▶ _Requirement 1_:
Answer these questions using the article on magnetic tension:
(a) What does the article say magnetic tension is analogous to?
(b) In the Cauchy momentum equation, what does the second term on the right-hand side represent?
(c) What does the symbol μ₀ denote?

* start Given text *

Magnetic tension

The magnetic tension force, depicted by the red arrow, acts to straighten the bent magnetic field lines in black.

In physics, magnetic tension is a restoring force with units of force density that acts to straighten bent magnetic field lines. In SI units, the force density ${\displaystyle \mathbf {f} _{T}}$ exerted perpendicular to a magnetic field ${\displaystyle \mathbf {B} }$ can be expressed as

${\displaystyle \mathbf {f} _{T}={\frac {\left(\mathbf {B} \cdot \nabla \right)\mathbf {B} }{\mu _{0}}}}$

where ${\displaystyle \mu _{0}}$ is the vacuum permeability.

Magnetic tension forces also rely on vector current densities and their interaction with the magnetic field. Plotting magnetic tension along adjacent field lines can give a picture as to their divergence and convergence with respect to each other as well as current densities.^{[ citation needed ]}

Magnetic tension is analogous to the restoring force of rubber bands. ^[1]

Mathematical statement

In ideal magnetohydrodynamics (MHD) the magnetic tension force in an electrically conducting fluid with a bulk plasma velocity field ${\displaystyle \mathbf {v} }$, current density ${\displaystyle \mathbf {J} }$, mass density ${\displaystyle \rho }$, magnetic field ${\displaystyle \mathbf {B} }$, and plasma pressure ${\displaystyle p}$ can be derived from the Cauchy momentum equation:

${\displaystyle \rho \left({\frac {\partial }{\partial t}}+\mathbf {v} \cdot \nabla \right)\mathbf {v} =\mathbf {J} \times \mathbf {B} -\nabla p,}$

where the first term on the right hand side represents the Lorentz force and the second term represents pressure gradient forces. The Lorentz force can be expanded using Ampère's law, ${\displaystyle \mu _{0}\mathbf {J} =\nabla \times \mathbf {B} }$, and the vector identity

${\displaystyle {\tfrac {1}{2}}\nabla (\mathbf {B} \cdot \mathbf {B} )=(\mathbf {B} \cdot \nabla )\mathbf {B} +\mathbf {B} \times (\nabla \times \mathbf {B} )}$

to give

${\displaystyle \mathbf {J} \times \mathbf {B} ={(\mathbf {B} \cdot \nabla )\mathbf {B} \over \mu _{0}}-\nabla \left({\frac {B^{2}}{2\mu _{0}}}\right),}$

where the first term on the right hand side is the magnetic tension and the second term is the magnetic pressure force.

* end Given text *
* start Listed records *

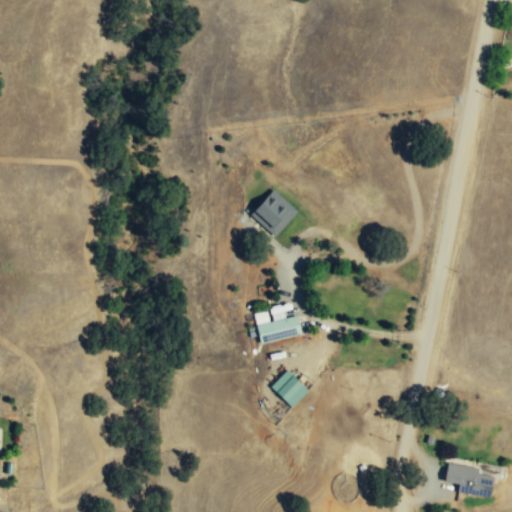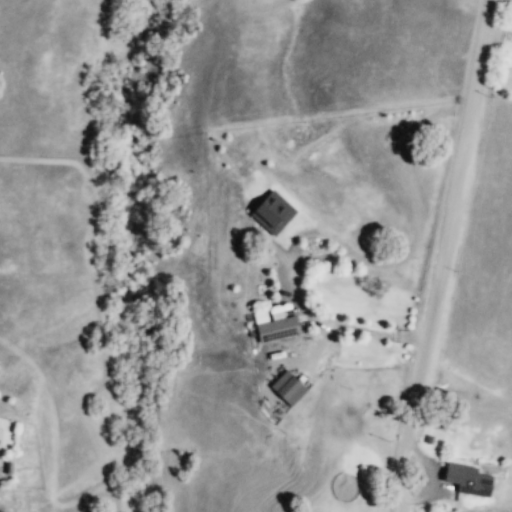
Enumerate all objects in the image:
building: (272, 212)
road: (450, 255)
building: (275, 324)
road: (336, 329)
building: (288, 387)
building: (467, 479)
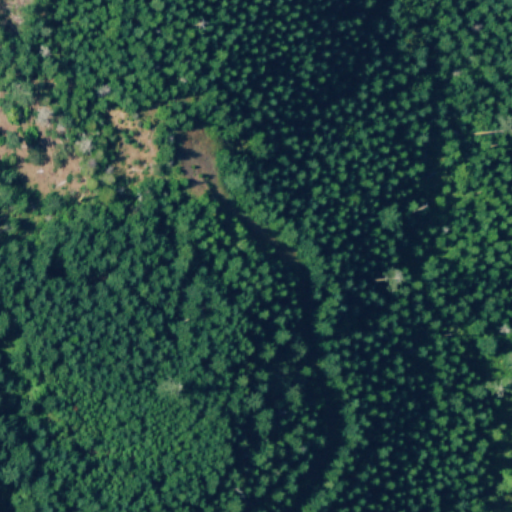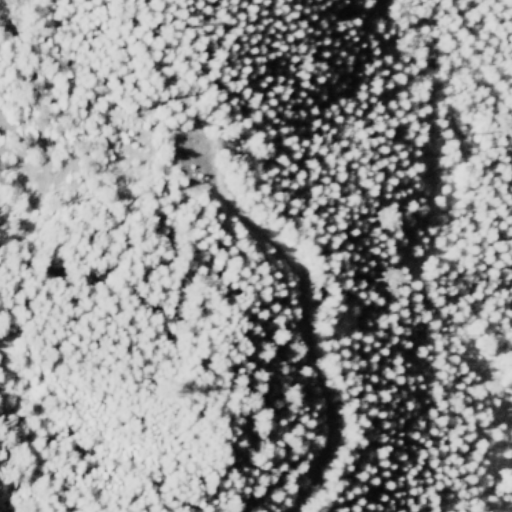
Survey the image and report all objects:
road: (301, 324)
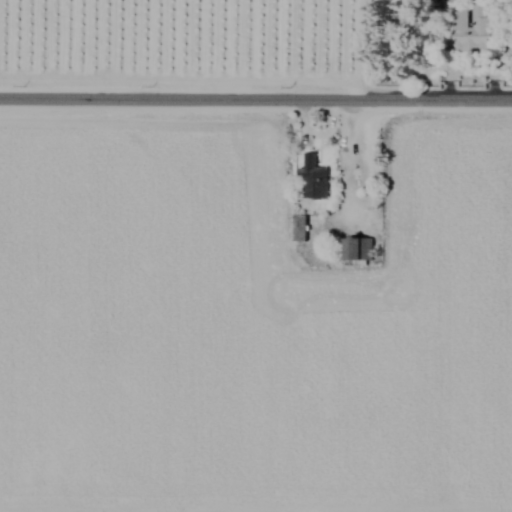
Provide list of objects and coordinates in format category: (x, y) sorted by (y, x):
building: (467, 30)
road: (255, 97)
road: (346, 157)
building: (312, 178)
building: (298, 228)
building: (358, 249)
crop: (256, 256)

* end Listed records *
* start Listed records *

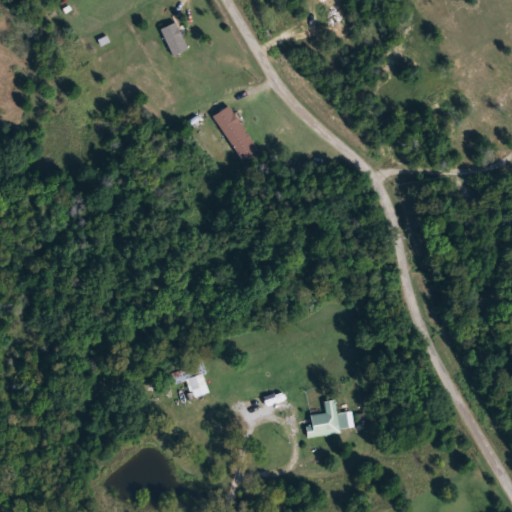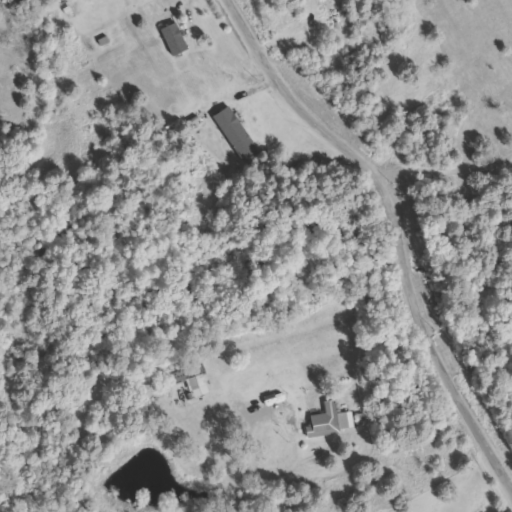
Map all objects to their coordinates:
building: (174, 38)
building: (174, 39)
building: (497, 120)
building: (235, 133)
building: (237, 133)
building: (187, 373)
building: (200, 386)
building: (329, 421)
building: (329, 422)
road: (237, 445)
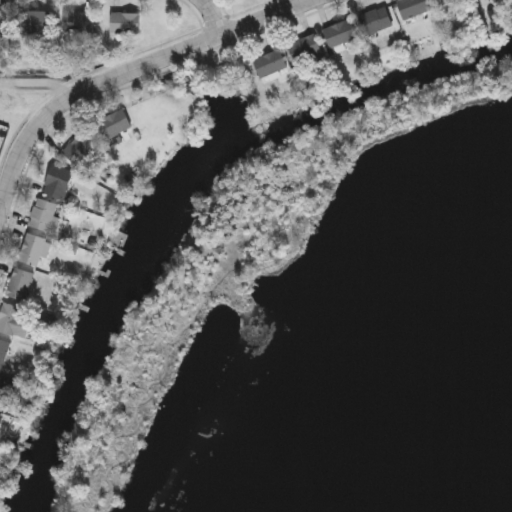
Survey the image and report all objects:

* end Listed records *
* start Listed records *

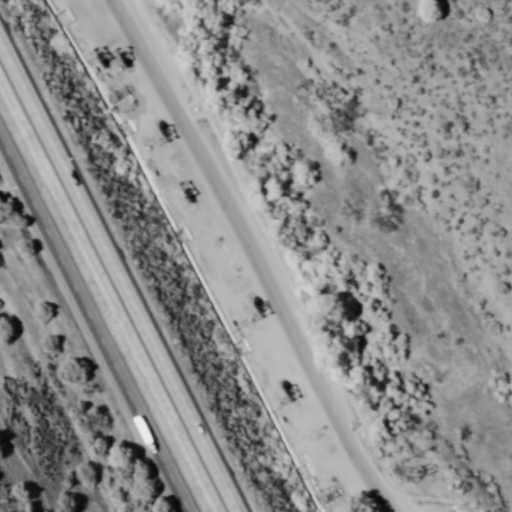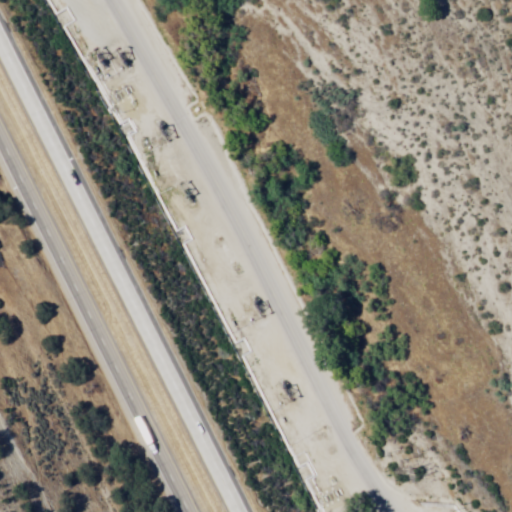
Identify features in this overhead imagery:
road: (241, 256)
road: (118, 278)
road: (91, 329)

* end Listed records *

▶ _Requirement 2_: Reproduce the lines of the records starting at the line containing "Enumerate all objects" and ending at the line containing "road: (301, 324)", with both included. Omit the pictures.

▶ _Expected answer 1_:
(a) The restoring force of rubber bands.
(b) Pressure gradient forces.
(c) The vacuum permeability.

▶ _Expected answer 2_:
Enumerate all objects in the image:
building: (272, 212)
road: (450, 255)
building: (275, 324)
road: (336, 329)
building: (288, 387)
building: (467, 479)
Survey the image and report all objects:
road: (301, 324)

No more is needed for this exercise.